Can State Action Pose a Threat to ERISA Plans?
Can state action pose a threat to ERISA plans? The Wisconsin Assembly has approved legislation (AB 109) that prohibits insurers, networks and third-party-administrators from contracting for discounted fees for non-covered dental services. The bill is unique in its inclusion of networks and TPAs – terms that aren’t even defined in the Wisconsin statutes.
Until The Alliance testified against the bill, legislators didn’t realize that regulating networks and TPAs was akin to regulating many self-funded employer plans. The Alliance requested an amendment to take networks and TPAs out of the bill.
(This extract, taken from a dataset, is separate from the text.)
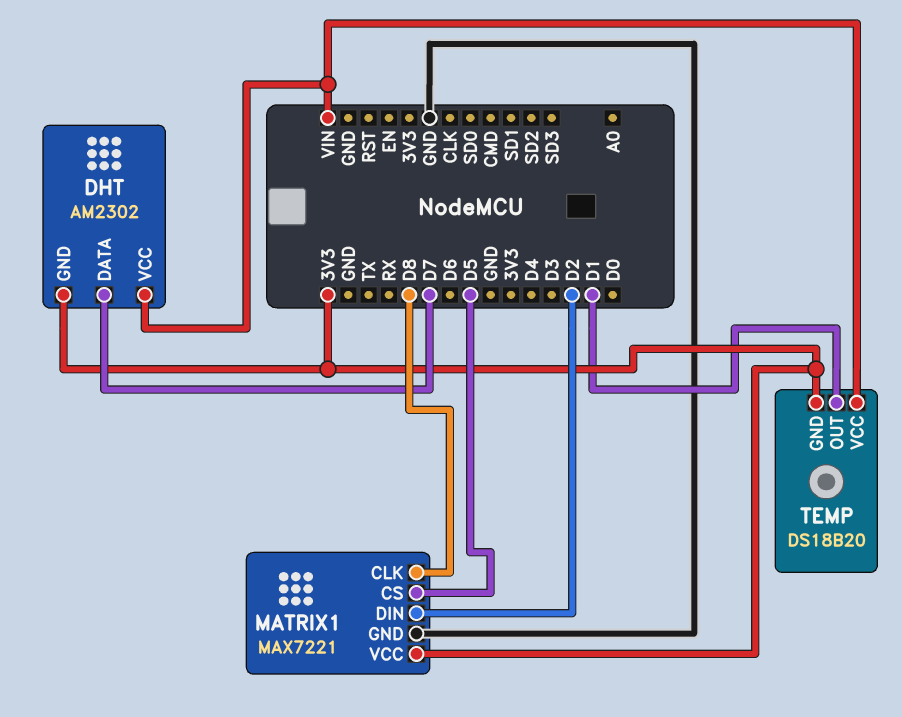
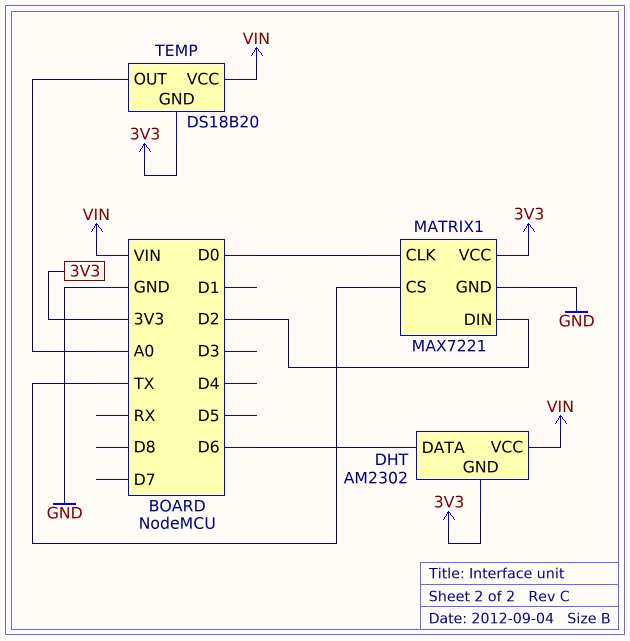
DHT pin DATA: D7 -> D6
MATRIX1 pin CLK: D8 -> D0
MATRIX1 pin CS: D5 -> TX
TEMP pin OUT: D1 -> A0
To their credit, lawmakers tried to address our concerns by asking the Wisconsin Office of the Commissioner of Insurance (OCI) to provide a written statement clarifying that self-funded employers cannot be regulated by OCI even through their contractual relationship with networks and TPAs.
While better than nothing, the OCI letter and AB 109 puts networks and TPAs in “regulatory limbo” should we ever hold a contract with a dental provider that refuses to accept a discounted payment for a non-covered service. But that’s not the only reason to be vigilant in the future. Imagine what could happen to your company’s health costs if other health care providers are successful in improving their negotiating position through legislation affecting networks and TPAs. Imagine if lawmakers (or OCI) care more about providers’ interests than employers’ interests when or if that happens.
It is important to note that during the discussions about AB 109, the OCI kindly declined to issue a letter stating that they don’t have ANY authority to regulate networks and TPAs working with self-funded employers. And OCI made it very clear that they reserve the right to regulate stop-loss insurance, which is a battle brewing in many states that aim to keep smaller employers from self-insuring their health plans.
We cannot fail to mention the single payer proposals introduced throughout the years, which would have taxed all state employers on one hand, while on the other, would have issued health insurance coverage to those that wanted it. Proponents of those proposals believed they would have passed an ERISA challenge because the tax wasn’t tied to the insurance coverage.
So the answer is yes, state legislation can and does impact self-funded employer health plans. That’s why The Alliance continues to educate state lawmakers about self-funding, especially when opportunities like AB 109 focus their attention on these issues.
As for AB 109, it is almost sure to be signed into law by Governor Walker this session despite opposition from The Alliance and other business organizations. There are many reasons behind this, and most of them are not pretty. But that’s fodder for a future blog post.